┌────────
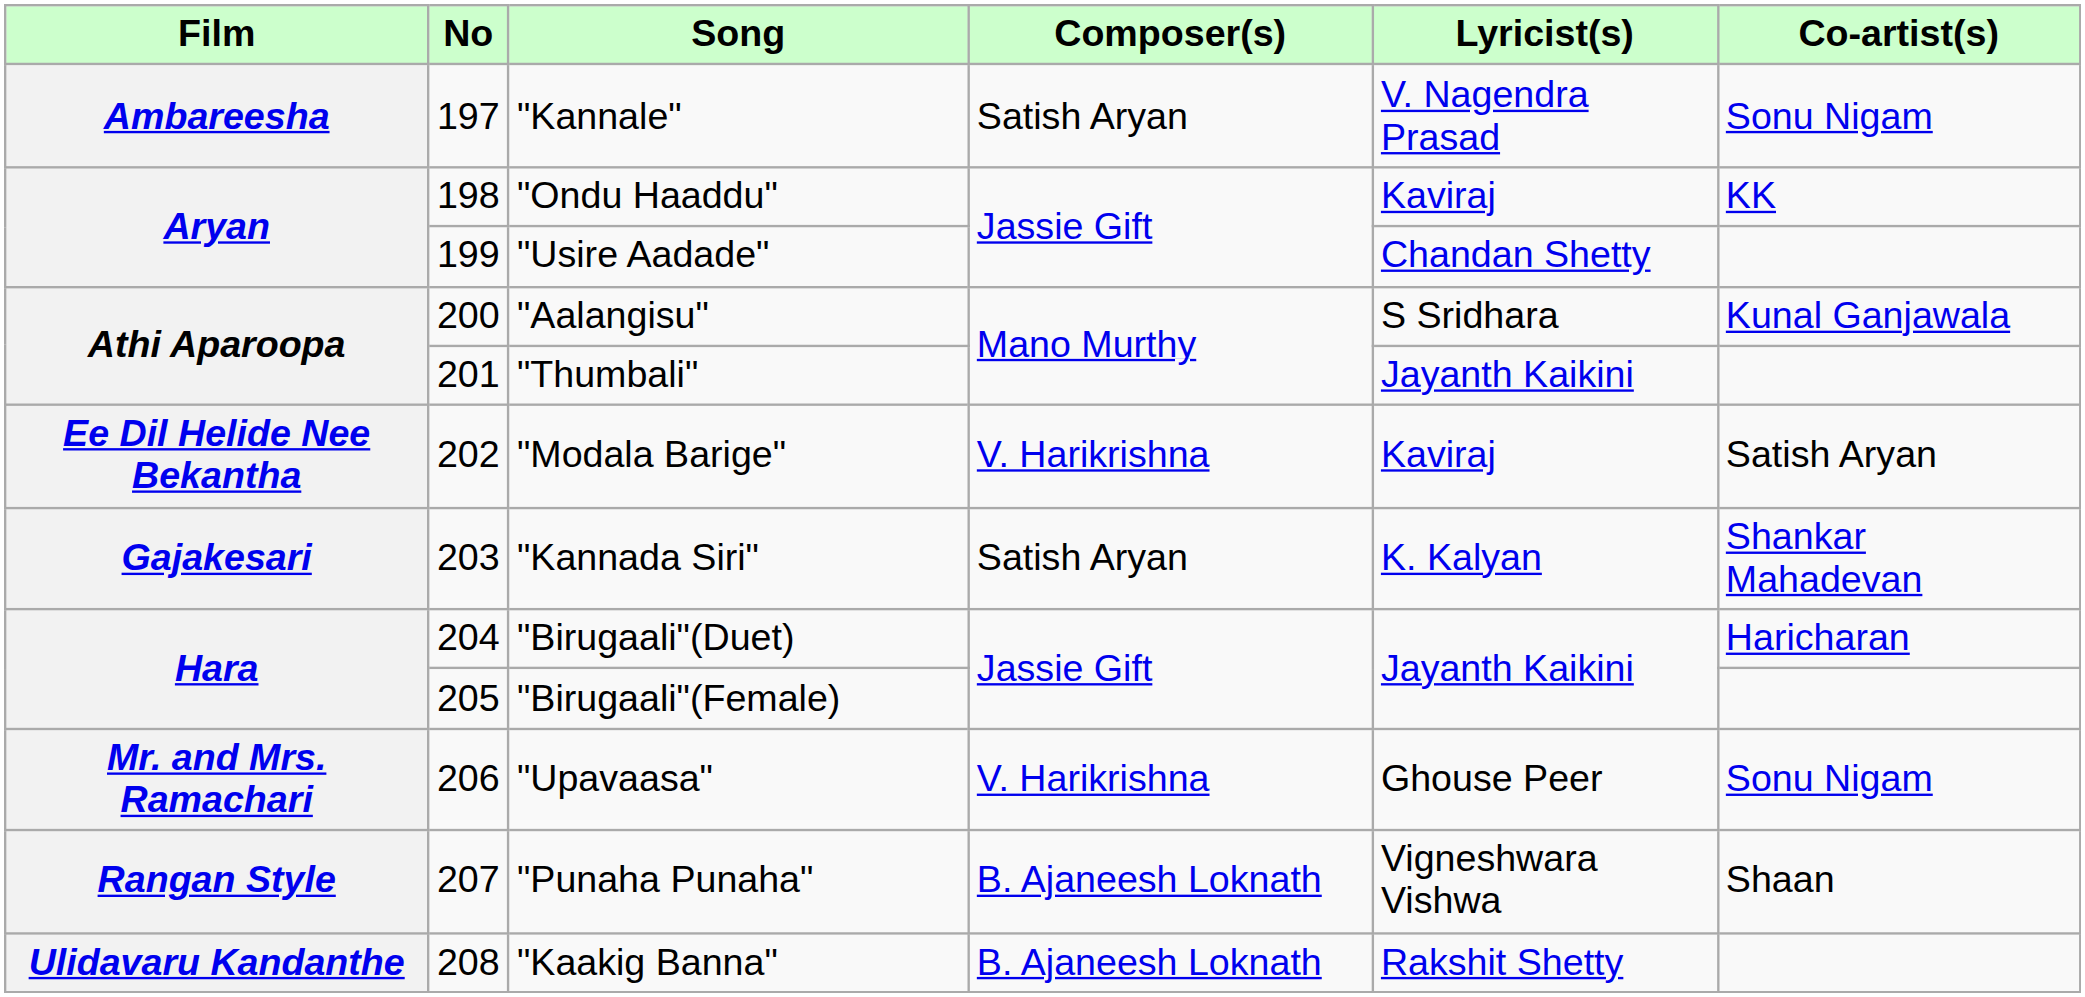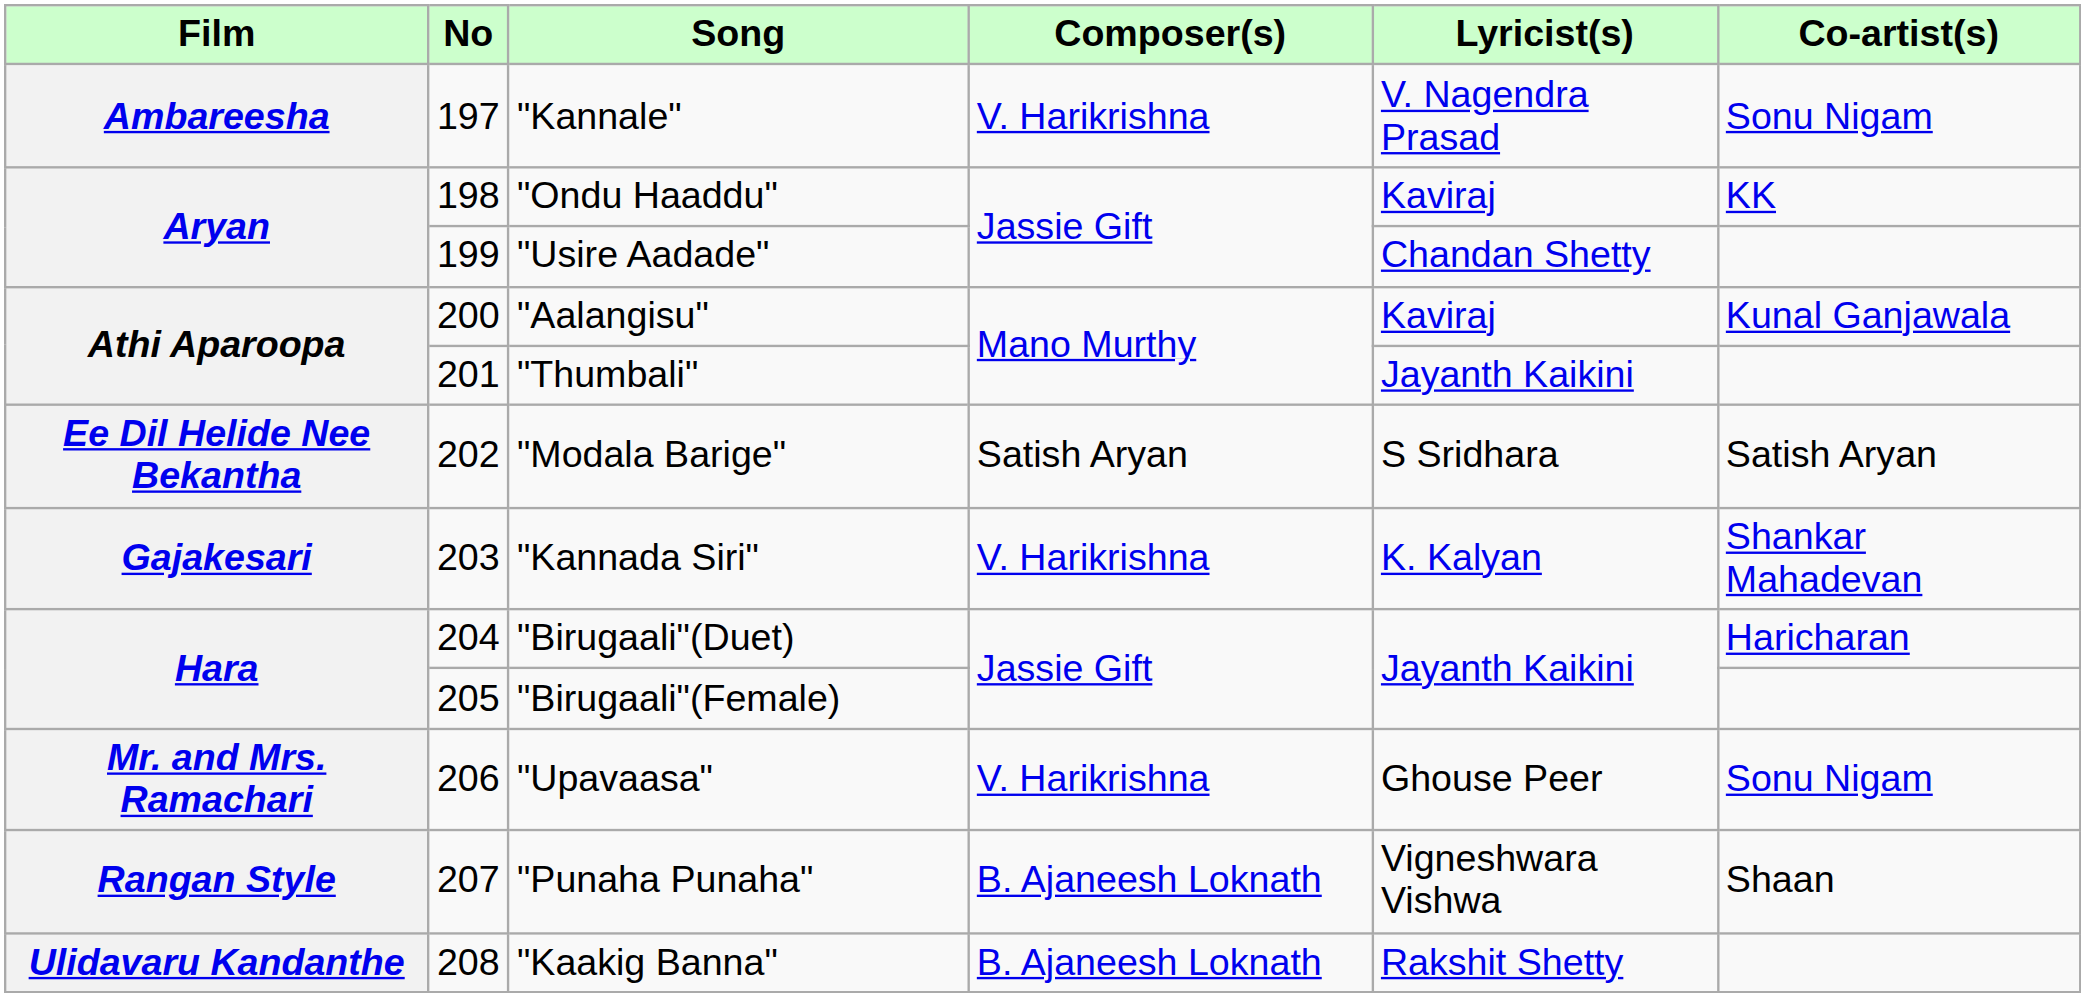"Kannale" | Composer(s): Satish Aryan -> V. Harikrishna
"Aalangisu" | Lyricist(s): S Sridhara -> Kaviraj
"Modala Barige" | Composer(s): V. Harikrishna -> Satish Aryan
"Modala Barige" | Lyricist(s): Kaviraj -> S Sridhara
"Kannada Siri" | Composer(s): Satish Aryan -> V. Harikrishna
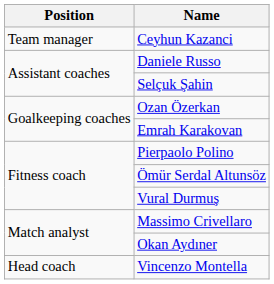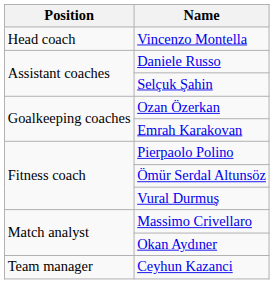rows swapped: Vincenzo Montella <-> Ceyhun Kazanci
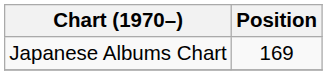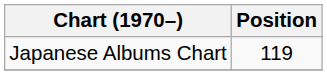Japanese Albums Chart | Position: 169 -> 119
└────────
_TASK INSTRUCTIONS_
Set down every line of the records above word for word, omitting the pictures.

_SOLUTION BELOW_
"Kannale" | Composer(s): Satish Aryan -> V. Harikrishna
"Aalangisu" | Lyricist(s): S Sridhara -> Kaviraj
"Modala Barige" | Composer(s): V. Harikrishna -> Satish Aryan
"Modala Barige" | Lyricist(s): Kaviraj -> S Sridhara
"Kannada Siri" | Composer(s): Satish Aryan -> V. Harikrishna
rows swapped: Vincenzo Montella <-> Ceyhun Kazanci
Japanese Albums Chart | Position: 169 -> 119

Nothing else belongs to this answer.